The process of creating successful spin-off games (or apps) based on films presents a repeatable, reliable framework for increasing marketing results. Thanks to the success of the ‘Chennai Express’ and ‘Dhoom 3’ games, 2014 is expected to see the convergence of marketing and gaming. Marketing will thus become more interactive in how it is deployed and consumed and will help to increase content movement through its entertainment value, reward and learning abilities.
Apps and games based on the films, again come back to the previous ‘Internet is God’ rule. This also goes to show that today, with people engaging more online than in real-time, moving content across to them is much easier than doing it physically.
A big reason why these two trends will go a long way – the spends are minimal, with digital costs sometimes being less than 1 per cent of the actual marketing budget, but the results produced are phenomenally high – perhaps even 500 times the original amounts spent. This helps in reducing the budgets or even sometimes allocating more to the medium to engage consumers better.
For the stars – it just means more presence, and thus more airtime – irrespective of their status.
In-film Product Placements
This is the fastest way for film-makers to avoid legal entanglements with respect to the way products are shown in films – avoiding ‘blurring’ them and saying something untoward about them. But most importantly, these make up for the most monies earned even before the film’s release – thus easing the producer’s load and creating an open space for the marketer to promote the film on a broader platform with a wider reach. Krrish-3 is possibly the biggest example of this.
Brands require airtime – they then require star power to justify that airtime – anything to be in the audiences’ scope of vision is worth it. Thus associating with a film gives brands their necessary airtime and a celebrity endorser in one go. These mutual admiration societies that films and brands create give marketers a good reach of audiences and airtime – making it a win-win situation for all.
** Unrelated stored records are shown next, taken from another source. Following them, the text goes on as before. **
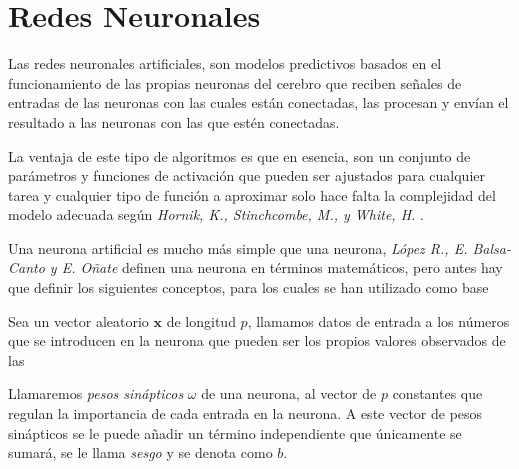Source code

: \newpage
\section{Redes Neuronales}

\noindent Las redes neuronales artificiales, son modelos predictivos basados en el funcionamiento de las propias neuronas del cerebro que reciben señales de entradas de las neuronas con las cuales están conectadas, las procesan y envían el resultado a las neuronas con las que estén conectadas. 

\noindent La ventaja de este tipo de algoritmos es que en esencia, son un conjunto de parámetros y funciones de activación que pueden ser ajustados para cualquier tarea y cualquier tipo de función a aproximar solo hace falta la complejidad del modelo adecuada según \emph{Hornik, K., Stinchcombe, M., y  White, H.} \cite{Hornik 1989}.  

\noindent Una neurona artificial es mucho más simple que una neurona, \emph{López R., E. Balsa-Canto y E. Oñate} \cite{Roberto 2008} definen una neurona en términos matemáticos, pero antes hay que definir los siguientes conceptos, para los cuales se han utilizado como base \cite{Grossi 2007, Neural Designer}

\noindent Sea un vector aleatorio $\mathbf{x}$ de longitud $p$, llamamos datos de entrada a los números que se introducen en la neurona que pueden ser los propios valores observados de las 
\begin{defi}
Llamaremos \emph{pesos sinápticos} $\omega$ de una neurona, al vector de $p$ constantes que regulan la importancia de cada entrada en la neurona.  A este vector de pesos sinápticos se le puede añadir un término independiente que únicamente se sumará, se le llama \emph{sesgo} y se denota como $b$.
\end{defi}

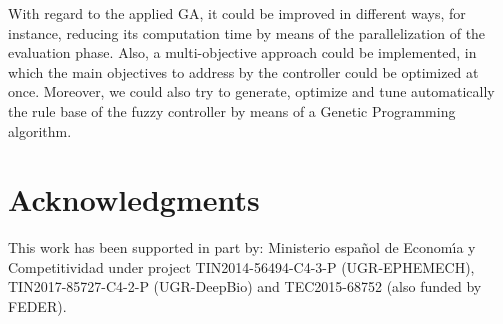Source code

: \documentclass[conference]{IEEEtran}
\begin{document}
With regard to the applied GA, it could be improved in different ways,
for instance, reducing its computation time by means of the
parallelization of the evaluation phase. Also, a multi-objective
approach could be implemented, in which the main objectives to address
by the controller could be optimized at once. 
Moreover, we could also try to generate, optimize and tune
automatically the rule base of the fuzzy controller by means of a
Genetic Programming algorithm.  

\section*{Acknowledgments}

This work has been supported in part by: Ministerio espa\~{n}ol de
Econom\'{\i}a y Competitividad under project TIN2014-56494-C4-3-P
(UGR-EPHEMECH), TIN2017-85727-C4-2-P (UGR-DeepBio) and TEC2015-68752 (also funded by FEDER).



\end{document}
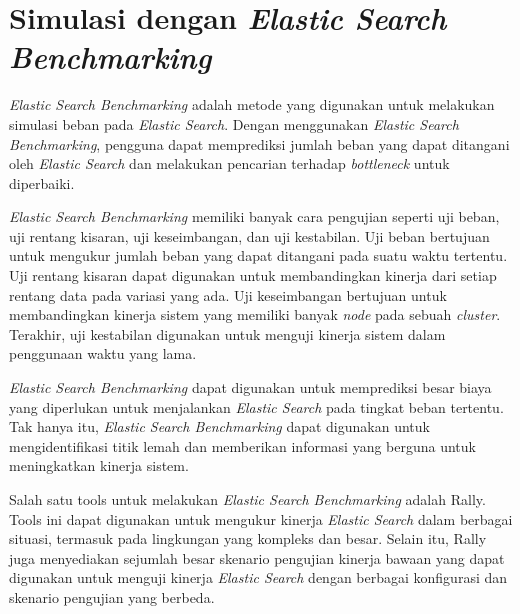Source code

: \section{Simulasi dengan \textit{Elastic Search Benchmarking}}

\textit{Elastic Search Benchmarking} adalah metode yang digunakan untuk melakukan simulasi beban pada \textit{Elastic Search}. Dengan menggunakan \textit{Elastic Search Benchmarking}, pengguna dapat memprediksi jumlah beban yang dapat ditangani oleh \textit{Elastic Search} dan melakukan pencarian terhadap \textit{bottleneck} untuk diperbaiki.

\textit{Elastic Search Benchmarking} memiliki banyak cara pengujian seperti uji beban, uji rentang kisaran, uji keseimbangan, dan uji kestabilan. Uji beban bertujuan untuk mengukur jumlah beban yang dapat ditangani pada suatu waktu tertentu. Uji rentang kisaran dapat digunakan untuk membandingkan kinerja dari setiap rentang data pada variasi yang ada. Uji keseimbangan bertujuan untuk membandingkan kinerja sistem yang memiliki banyak \textit{node} pada sebuah \textit{cluster}. Terakhir, uji kestabilan digunakan untuk menguji kinerja sistem dalam penggunaan waktu yang lama.

\textit{Elastic Search Benchmarking} dapat digunakan untuk memprediksi besar biaya yang diperlukan untuk menjalankan \textit{Elastic Search} pada tingkat beban tertentu. Tak hanya itu, \textit{Elastic Search Benchmarking} dapat digunakan untuk mengidentifikasi titik lemah dan memberikan informasi yang berguna untuk meningkatkan kinerja sistem.

Salah satu tools untuk melakukan \textit{Elastic Search Benchmarking} adalah Rally. Tools ini dapat digunakan untuk mengukur kinerja \textit{Elastic Search} dalam berbagai situasi, termasuk pada lingkungan yang kompleks dan besar. Selain itu, Rally juga menyediakan sejumlah besar skenario pengujian kinerja bawaan yang dapat digunakan untuk menguji kinerja \textit{Elastic Search} dengan berbagai konfigurasi dan skenario pengujian yang berbeda. 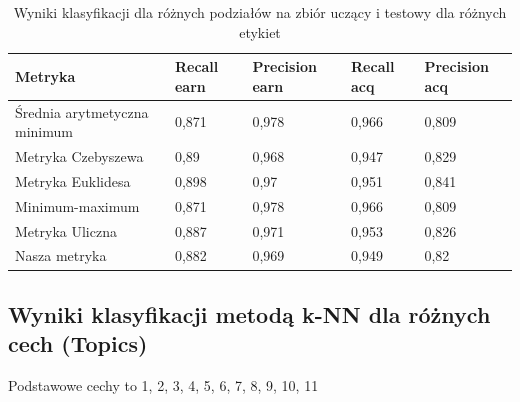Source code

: \documentclass{classrep}
\begin{document}
{\begin{table}[H]
\begin{center}
\caption{Wyniki klasyfikacji dla różnych podziałów na zbiór uczący i testowy dla różnych etykiet}
\begin{tabular}{|l|l|l|l|l|}
\hline
\textbf{Metryka}             & \textbf{Recall earn} & \textbf{Precision earn} & \textbf{Recall acq} & \textbf{Precision acq} \\ \hline
Średnia arytmetyczna minimum & 0,871                & 0,978                   & 0,966               & 0,809                  \\ \hline
Metryka   Czebyszewa         & 0,89                 & 0,968                   & 0,947               & 0,829                  \\ \hline
Metryka Euklidesa            & 0,898                & 0,97                    & 0,951               & 0,841                  \\ \hline
Minimum-maximum              & 0,871                & 0,978                   & 0,966               & 0,809                  \\ \hline
Metryka Uliczna              & 0,887                & 0,971                   & 0,953               & 0,826                  \\ \hline
Nasza   metryka              & 0,882                & 0,969                   & 0,949               & 0,82                   \\ \hline
\end{tabular}
\end{center}
\end{table}

\subsection{Wyniki klasyfikacji metodą k-NN dla różnych cech (Topics)}

Podstawowe cechy to 1, 2, 3, 4, 5, 6, 7, 8, 9, 10, 11

}
\end{document}
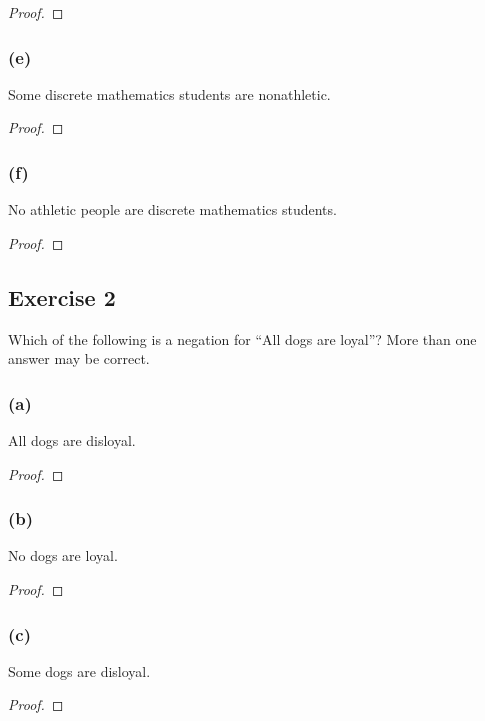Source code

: \documentclass[14pt]{extarticle}
\begin{document}
\begin{proof}

\end{proof}

\subsubsection{(e)}
Some discrete mathematics students are nonathletic.

\begin{proof}

\end{proof}

\subsubsection{(f)}
No athletic people are discrete mathematics students.

\begin{proof}

\end{proof}

\subsection{Exercise 2}
Which of the following is a negation for “All dogs
are loyal”? More than one answer may be correct.

\subsubsection{(a)}
All dogs are disloyal.

\begin{proof}

\end{proof}

\subsubsection{(b)}
No dogs are loyal.

\begin{proof}

\end{proof}

\subsubsection{(c)}
Some dogs are disloyal.

\begin{proof}

\end{proof}
\end{document}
Advertiser Funded Properties (AFPs) will also see a rise, with the onslaught of ‘content-heavy’ films in comparison with ‘star power’ films – thus giving GEC channels more reason to create episodic spinoffs around the film – with the advertisers’ products or the subject forming the crux of the shows.
Film marketing campaigns will continue to follow the tried and tested routes as well – but more and more marketers are pushing to make these trends more popular – as they reach the audiences fastest.